Amiante: Le pollueur est-il vraiment le payeur?

Si le principe du pollueur-payeur se trouve établi par décret en Flandre depuis 1995, force est de constater qu’en matière d’amiante, son application est restée timide.
Certes, un accord en ce domaine a été conclu en 2014 entre Joke Schauvliege, à l’époque ministre cd&v de l’Environnement, et Eternit, principal producteur d’amiante. Mais il ne portait que sur 4,8 millions d’euros à payer entre 2014 et 2031, une “misère” au regard des 3 milliards d’euros qui seront nécessaires pour désamianter la Flandre d’ici 2040, comme le prévoit le plan d’action flamand. Estimant ce montant totalement insuffisant, Zuhal Demir, alors ministre en charge de l’Environnement, avait rouvert cet épineux dossier en 2024. Des discussions avaient été engagées avec Eternit, mais les élections avaient tout arrêté.
Devant le peu d’empressement mis par Jo Brouns (cd&v), nouvellement en charge de l’Environnement, à reprendre ce dossier, Andy Pieters, ancien chef de cabinet de Zuhal Demir, a décidé de le transformer en initiative parlementaire. D’où la rédaction d’une note conceptuelle pour une nouvelle réglementation imposant notamment aux producteurs d’amiante une obligation légale de compensation destinée à financer la politique d’élimination progressive de l’amiante en Flandre.
“Il ne reste qu’une entreprise de cette époque, et c’est nous : cette obligation nous paraît dès lors totalement disproportionnée”, est venue plaider Eternit au cours des auditions consacrées à ce dossier. La Flandre a effectivement compté, avec Eternit, Alfit, Coverit, JM Balmat, Asbestile et SVK, jusqu’à six producteurs d’amiante.

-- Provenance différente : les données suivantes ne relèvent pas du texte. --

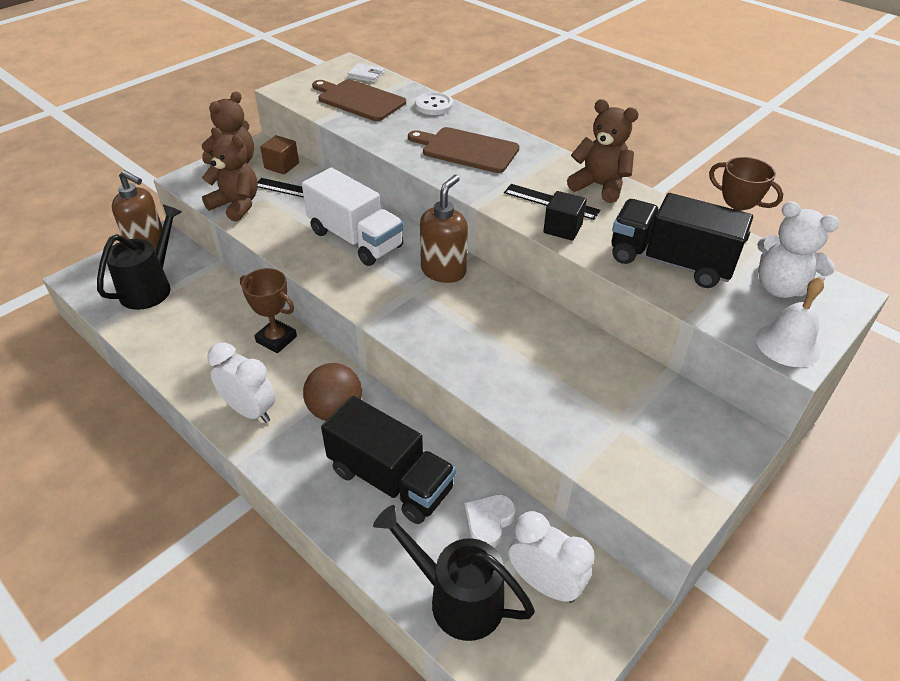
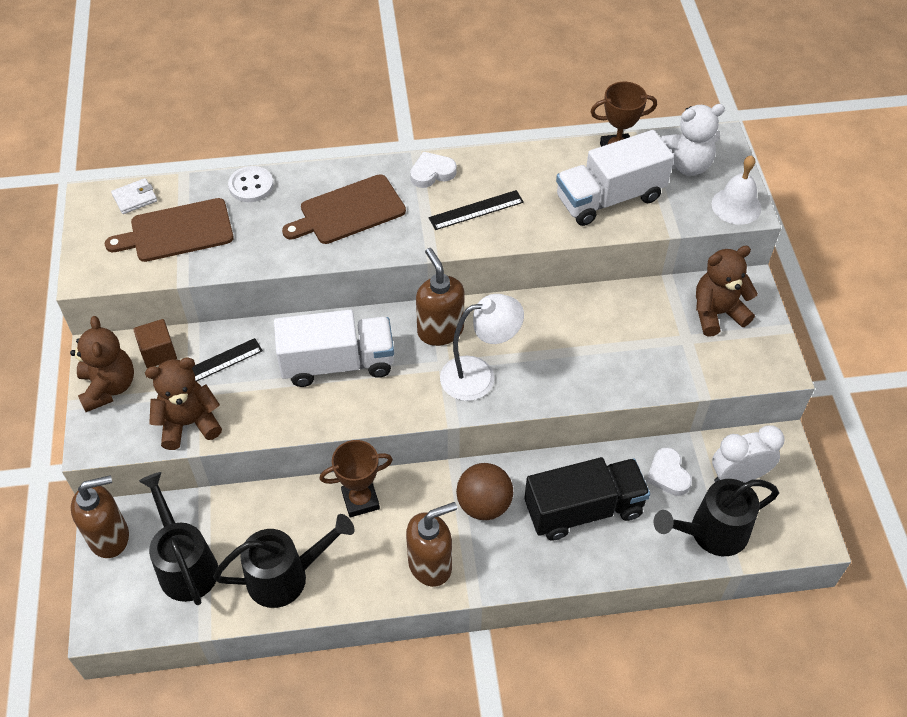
camera: 50 degrees left, 10 degrees up
white clock [208,342,276,423] -> brown soap dispenser [406,502,457,587]
black cube [543,191,587,241] -> none
brown teddy bear [567,99,639,203] -> brown teddy bear moved to [696,246,758,337]
black truck [612,193,753,288] -> white truck [556,130,674,226]
none -> black watering can [213,514,355,608]
none -> white heart [410,151,457,188]
none -> white lamp [440,294,524,401]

Et en début d’année, SVK, basé à Saint-Nicolas, a définitivement arrêté toute production de matériaux de construction en fibre-ciment, entraînant au passage un licenciement collectif de 79 personnes.

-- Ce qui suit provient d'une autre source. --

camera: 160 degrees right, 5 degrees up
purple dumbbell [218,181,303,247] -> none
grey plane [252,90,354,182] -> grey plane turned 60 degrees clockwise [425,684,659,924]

Trois milliards d’euros seront nécessaires pour désamianter la Flandre d’ici 2040, comme le prévoit le plan d’action flamand.
Matériau “miracle”
Considéré comme un matériau miracle, l’amiante a connu son heure de gloire entre 1950 et 1980, et plus de 3.500 applications industrielles, y compris pour les filtres à cigarettes, destinés à rassurer les fumeurs ! Nous n’avons produit qu’un seul matériau, de l’amiante-ciment, poursuit Eternit, cherchant à minimiser son rôle dans la diffusion de l’amiante. De plus, au lendemain de l’incendie de l’Innovation (1967), son utilisation aurait, selon l’entreprise, été encouragée par les autorités en raison de ses propriétés ignifuges. En réalité, il s’agit là d’une interprétation assez large de la modification du RGPT (réglementation générale pour la protection du travail), intervenue en 1978, stipulant que les locaux dans lesquels se trouvent entreposées des marchandises susceptibles de prendre feu devaient dorénavant être “construits en maçonnerie, en béton ou en autres matériaux incombustibles”.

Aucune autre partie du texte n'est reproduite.